It’s 9:31 pm and I just sat down to work after a very long day, and an emotionally exhausting evening. I had planned to finish editing my amazing clients galleries from this week and start their blogs, but it’s a Monday – and this is real life.
Today my daughter had an evaluation that we have waited 2 months to get, and when we got to the office, we learned that they had canceled her appointment because when they called me to confirm the week prior, I hadn’t answered my phone.
So, in typical Mom fashion, I begged and pleaded with them to see if they had any availability and they managed to squeak us in. Thank you, Jesus.
During said evaluation, Weston ran around the room like he had just chugged 6 cans of Mountain Dew, as Charlie, the baby, was, for the first time ever, uninterested in Blippi and kept shoving the iPad on the floor. I’m fairly certain I only heard about 17% of what the doctor had to say and only got blips of the verdict of what we came for.
When we got home, I just desperately needed a moment, but Charlie decided she didn’t want to eat much or nap today, so I quickly made lunch and held her as much as a Mom of 4 could before having to jet off to get Kadence from school.
But, before leaving, I let our puppers – Sugar – in from being in our backyard and noticed her going a bit slower than normal. She had yelped earlier in the day when I picked her up and I had noticed a large lump on her chest I hadn’t noticed before. So, I sat with her for a moment, and gave her some loves but she seemed to be doing fine and I headed off.

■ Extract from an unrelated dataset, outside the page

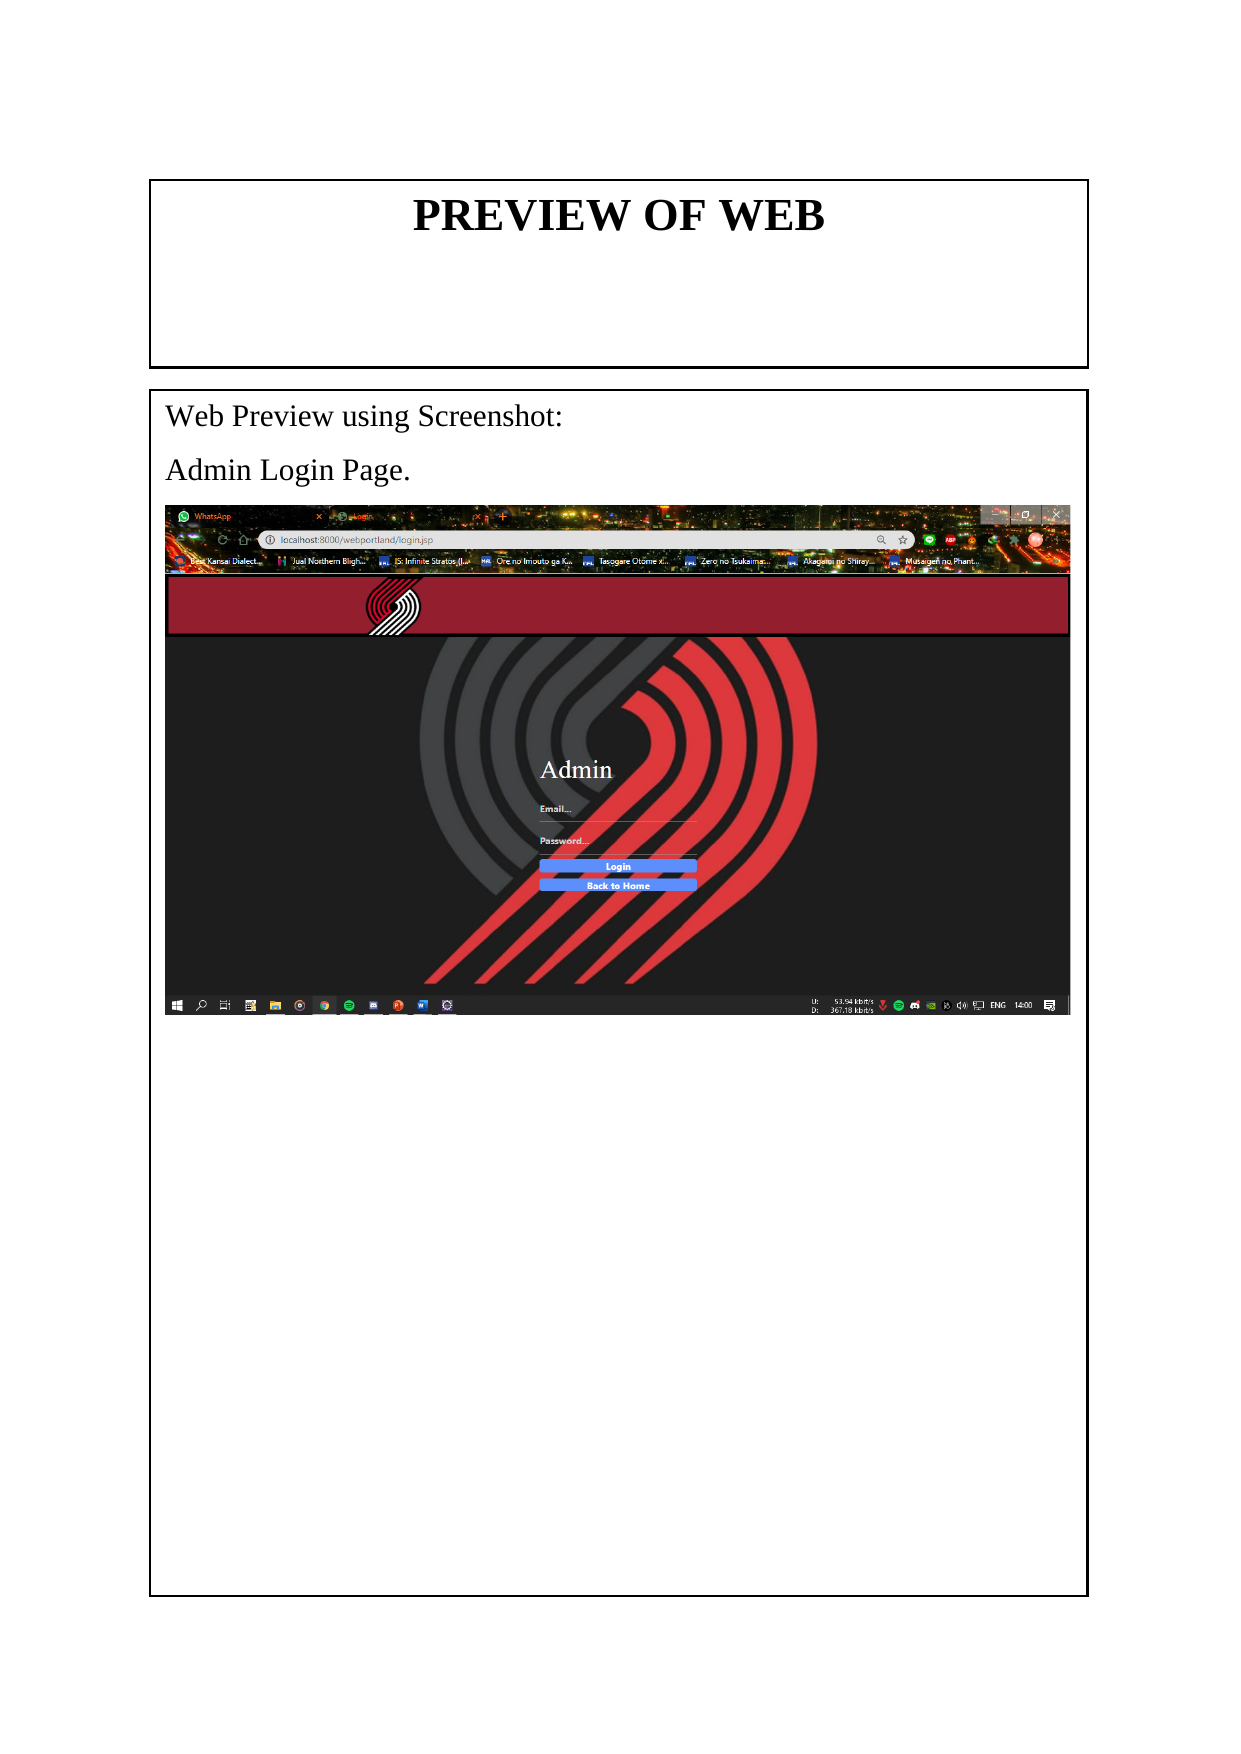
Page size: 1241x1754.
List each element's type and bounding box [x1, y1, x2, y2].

While I was gone Nick messaged me that we needed to talk about Sugar when I got home and asked how long I’d be. I was at the store getting the much desired hair color for Ava, she’s been begging me for several weeks now.
When I got home though, I knew. Sugar hadn’t moved from her bed for several hours. She could barely even lift her head and she couldn’t get up.
We sat the babies down and let them know that while our heart was breaking, we could see that Sugar was very quickly declining. We told them to each have their moment with her, tell her how much they loved her and take pictures.
Tonight after the kids went to bed, Nick and I talked about what the right thing to do was. She hadn’t moved now for hours and hours, and she was struggling to breath well. We cried, we hugged, and we said our goodbyes.
Tonight was hard.
I see it often, but it always hits a bit closer when it’s your own home….this is your reminder to love every person and thing around you as if it’s the last time you’ll get to. Nothing is guaranteed and we all can love a little better.
RIP to our puppers, Sugar. We love you.